Há milhares de microrganismos na água, entre bactérias, arqueias, microalgas, fungos e outros, que podem ajudar e dar pistas sobre a qualidade de um ecossistema. Face às alterações climáticas que ameaçam o equilíbrio dos ambientes aquáticos costeiros, uma equipa da Faculdade de Ciências da Universidade do Porto (FCUP) está a trabalhar na validação de uma espécie de ferramenta de bioindicadores para avaliar a qualidade trófica desses ecossistemas. 

Os investigadores da FCUP integram um consórcio com instituições de França, Espanha e Portugal no âmbito do projeto BIOMIC, financiado pelo programa Interreg Sudoe, que está prestes a terminar. A reunião final decorreu nos dias 26 e 27 de janeiro e contou com a apresentação dos resultados e com a presença da Agência Portuguesa do Ambiente, entre os stakeholders que podem vir a utilizar este kit de diagnóstico. 

Para chegar aos resultados apresentados, os investigadores recolheram um total de 158 amostras de sedimentos de 53 pontos de amostragem. “O objetivo foi chegar a uma ferramenta que funciona como um conjunto de bioindicadores para os vários parâmetros físico químicos e que podem estar a afetar os ecossistemas, como metais, salinidade, hidrocarbonetos ou pesticidas”, começa por explicar Olga Lage, docente da FCUP que coordena este projeto em Portugal. 

Para isso, foram feitas análises de DNA para perceber quais as comunidades de microrganismos existentes e em que quantidade elas existem nas diferentes zonas costeiras e para determinar os parâmetros físico químicos como a temperatura, o pH, a salinidade ou a presença ou ausência de metais. O resultado? Chegaram a uma grande base de dados que lista os microrganismos e os parâmetros que condicionam as diferentes comunidades microbianas. 

Os investigadores recolheram dezenas de amostras de sedimentos de mais de 50 pontos de amostragem (Foto: André Rolo/Global Imagens)

Microrganismos com muito para “contar”

O BIOMIC tem particular enfoque na componente microbiológica “até ao momento nunca contemplada para análise da qualidade da água e dos ecossistemas” e os investigadores verificaram que estes têm muito para “contar”.

----------------

Lista de tarefas »
(1) Segundo o texto sobre o projeto BIOMIC, quantas amostras de sedimentos foram recolhidas pelos investigadores?
(2) Transcreva do texto sobre o projeto BIOMIC o trecho que vai de "Os investigadores da" até "projeto em Portugal.".

[Itens do conjunto de dados armazenado]
----------------

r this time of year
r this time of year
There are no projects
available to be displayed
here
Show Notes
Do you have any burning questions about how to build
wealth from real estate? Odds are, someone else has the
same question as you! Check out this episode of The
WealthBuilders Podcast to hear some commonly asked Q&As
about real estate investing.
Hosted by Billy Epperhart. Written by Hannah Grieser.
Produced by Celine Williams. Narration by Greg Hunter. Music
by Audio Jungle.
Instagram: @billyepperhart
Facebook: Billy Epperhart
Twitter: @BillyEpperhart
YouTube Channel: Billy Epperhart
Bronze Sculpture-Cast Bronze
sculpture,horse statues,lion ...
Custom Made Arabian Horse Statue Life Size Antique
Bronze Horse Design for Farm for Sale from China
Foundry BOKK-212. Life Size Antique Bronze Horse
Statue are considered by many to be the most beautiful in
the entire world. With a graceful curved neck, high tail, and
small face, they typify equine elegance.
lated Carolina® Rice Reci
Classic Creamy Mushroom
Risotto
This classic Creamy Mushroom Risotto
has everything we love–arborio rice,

----------------

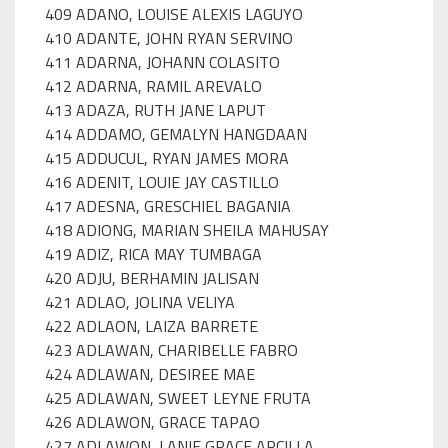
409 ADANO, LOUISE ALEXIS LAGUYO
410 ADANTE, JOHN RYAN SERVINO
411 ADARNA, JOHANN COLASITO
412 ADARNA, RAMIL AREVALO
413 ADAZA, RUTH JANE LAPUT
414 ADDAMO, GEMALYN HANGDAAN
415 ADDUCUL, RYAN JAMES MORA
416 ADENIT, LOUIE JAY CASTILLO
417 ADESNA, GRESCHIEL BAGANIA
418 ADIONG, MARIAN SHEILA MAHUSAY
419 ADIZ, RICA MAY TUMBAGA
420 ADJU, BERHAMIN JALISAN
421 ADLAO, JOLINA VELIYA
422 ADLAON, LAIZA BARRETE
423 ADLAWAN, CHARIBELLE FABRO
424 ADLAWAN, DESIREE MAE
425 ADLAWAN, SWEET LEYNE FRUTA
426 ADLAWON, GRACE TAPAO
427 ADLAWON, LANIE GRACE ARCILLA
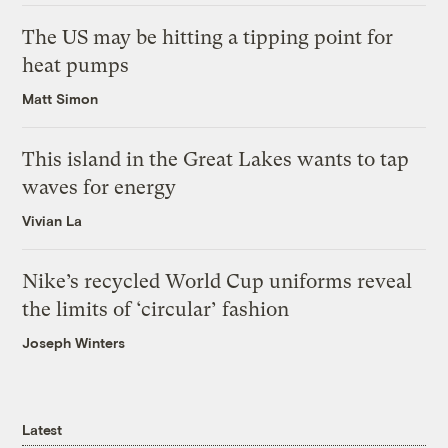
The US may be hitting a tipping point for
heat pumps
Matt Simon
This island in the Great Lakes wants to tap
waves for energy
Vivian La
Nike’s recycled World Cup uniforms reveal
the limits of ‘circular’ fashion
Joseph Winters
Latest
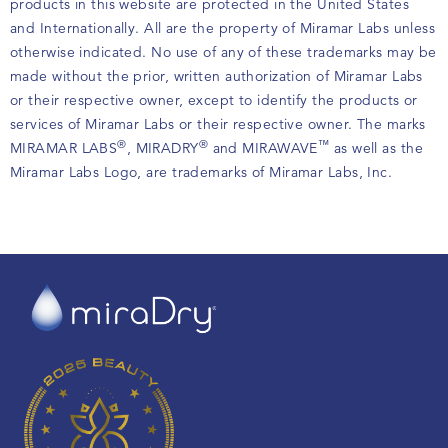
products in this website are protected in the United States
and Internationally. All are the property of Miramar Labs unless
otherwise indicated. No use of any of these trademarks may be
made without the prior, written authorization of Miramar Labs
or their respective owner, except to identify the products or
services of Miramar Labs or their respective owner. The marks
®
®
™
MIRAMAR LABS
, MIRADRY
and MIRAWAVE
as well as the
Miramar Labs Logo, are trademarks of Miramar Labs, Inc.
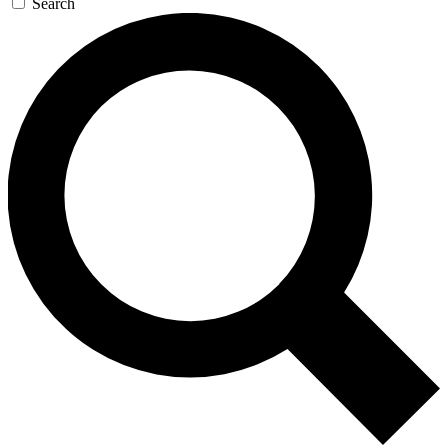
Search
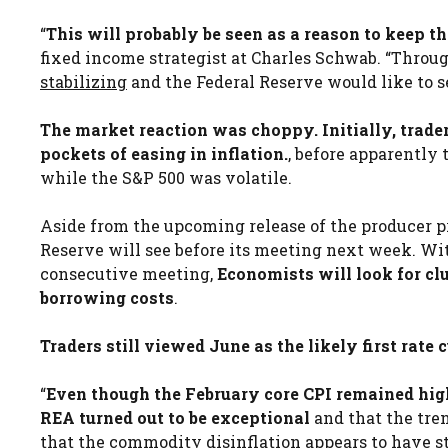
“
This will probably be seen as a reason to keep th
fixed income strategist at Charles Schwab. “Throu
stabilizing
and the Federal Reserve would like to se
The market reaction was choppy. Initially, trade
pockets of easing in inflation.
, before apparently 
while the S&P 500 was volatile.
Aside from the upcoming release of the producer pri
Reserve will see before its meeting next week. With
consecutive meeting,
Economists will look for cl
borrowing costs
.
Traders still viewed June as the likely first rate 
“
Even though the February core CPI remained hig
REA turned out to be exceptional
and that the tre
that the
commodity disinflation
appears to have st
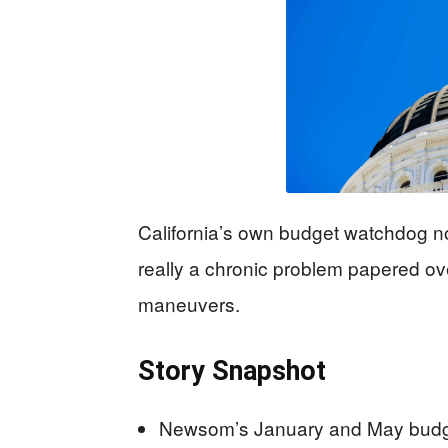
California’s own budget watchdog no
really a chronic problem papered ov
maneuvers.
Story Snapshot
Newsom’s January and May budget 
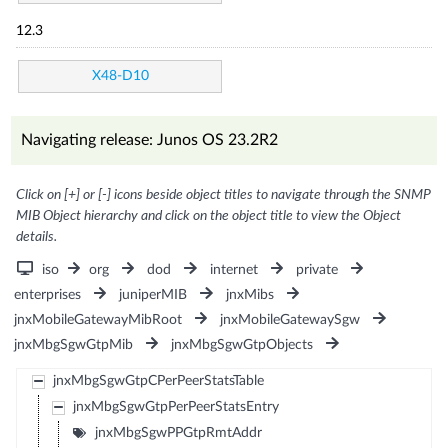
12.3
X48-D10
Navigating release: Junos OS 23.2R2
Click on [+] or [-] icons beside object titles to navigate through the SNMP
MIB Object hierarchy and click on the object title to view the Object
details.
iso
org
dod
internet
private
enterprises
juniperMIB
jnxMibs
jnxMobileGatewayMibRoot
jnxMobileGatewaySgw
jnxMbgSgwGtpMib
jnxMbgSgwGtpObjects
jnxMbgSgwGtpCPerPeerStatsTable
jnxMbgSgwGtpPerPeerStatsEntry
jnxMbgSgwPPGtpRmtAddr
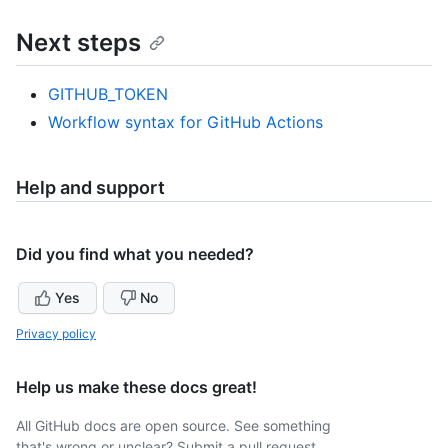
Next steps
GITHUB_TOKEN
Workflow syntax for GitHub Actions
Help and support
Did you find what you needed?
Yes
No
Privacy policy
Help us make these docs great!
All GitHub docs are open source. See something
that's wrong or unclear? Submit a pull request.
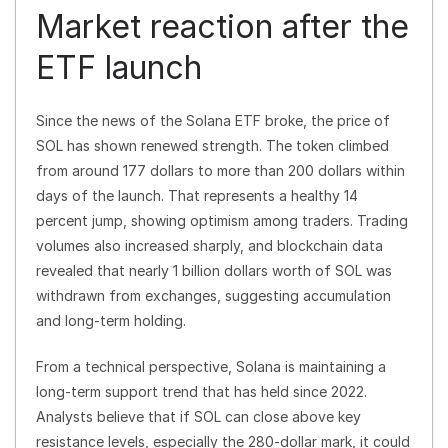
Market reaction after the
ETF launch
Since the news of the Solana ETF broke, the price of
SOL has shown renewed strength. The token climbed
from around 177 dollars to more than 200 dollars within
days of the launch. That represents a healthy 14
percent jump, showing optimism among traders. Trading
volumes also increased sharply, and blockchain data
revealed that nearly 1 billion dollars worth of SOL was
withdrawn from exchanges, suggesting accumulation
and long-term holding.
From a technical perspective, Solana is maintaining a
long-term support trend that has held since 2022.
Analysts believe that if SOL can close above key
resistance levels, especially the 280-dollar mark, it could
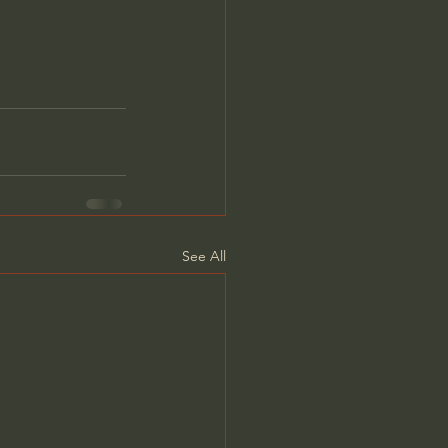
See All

----------------

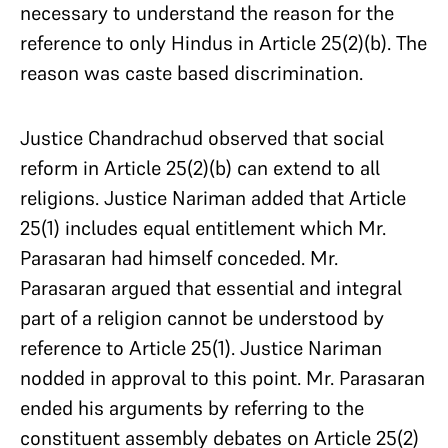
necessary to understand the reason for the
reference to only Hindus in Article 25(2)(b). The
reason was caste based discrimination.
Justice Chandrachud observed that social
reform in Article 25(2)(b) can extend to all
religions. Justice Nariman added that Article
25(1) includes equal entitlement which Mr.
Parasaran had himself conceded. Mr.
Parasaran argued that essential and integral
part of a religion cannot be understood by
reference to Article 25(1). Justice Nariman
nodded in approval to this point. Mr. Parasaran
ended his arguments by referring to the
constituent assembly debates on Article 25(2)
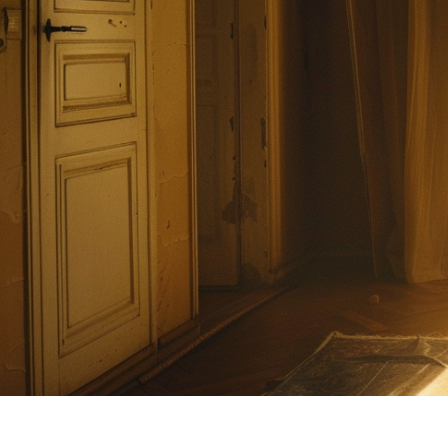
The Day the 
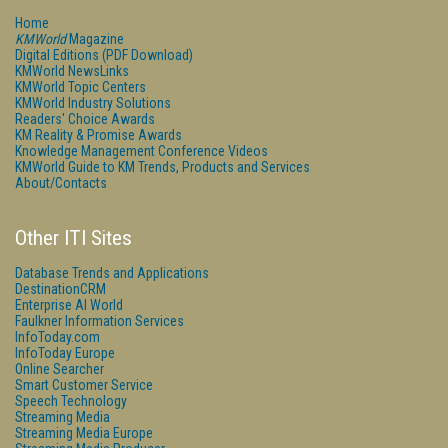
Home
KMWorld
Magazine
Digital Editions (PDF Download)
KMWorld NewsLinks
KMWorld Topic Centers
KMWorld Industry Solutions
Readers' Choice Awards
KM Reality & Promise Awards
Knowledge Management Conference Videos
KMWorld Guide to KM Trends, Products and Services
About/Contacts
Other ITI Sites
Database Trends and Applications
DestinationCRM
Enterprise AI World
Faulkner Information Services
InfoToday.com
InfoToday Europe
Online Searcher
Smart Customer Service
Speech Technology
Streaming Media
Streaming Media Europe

----------------

Respostas dadas »
(1) 158 amostras, de 53 pontos de amostragem.

(2)
Os investigadores da FCUP integram um consórcio com instituições de França, Espanha e Portugal no âmbito do projeto BIOMIC, financiado pelo programa Interreg Sudoe, que está prestes a terminar. A reunião final decorreu nos dias 26 e 27 de janeiro e contou com a apresentação dos resultados e com a presença da Agência Portuguesa do Ambiente, entre os stakeholders que podem vir a utilizar este kit de diagnóstico. 

Para chegar aos resultados apresentados, os investigadores recolheram um total de 158 amostras de sedimentos de 53 pontos de amostragem. “O objetivo foi chegar a uma ferramenta que funciona como um conjunto de bioindicadores para os vários parâmetros físico químicos e que podem estar a afetar os ecossistemas, como metais, salinidade, hidrocarbonetos ou pesticidas”, começa por explicar Olga Lage, docente da FCUP que coordena este projeto em Portugal.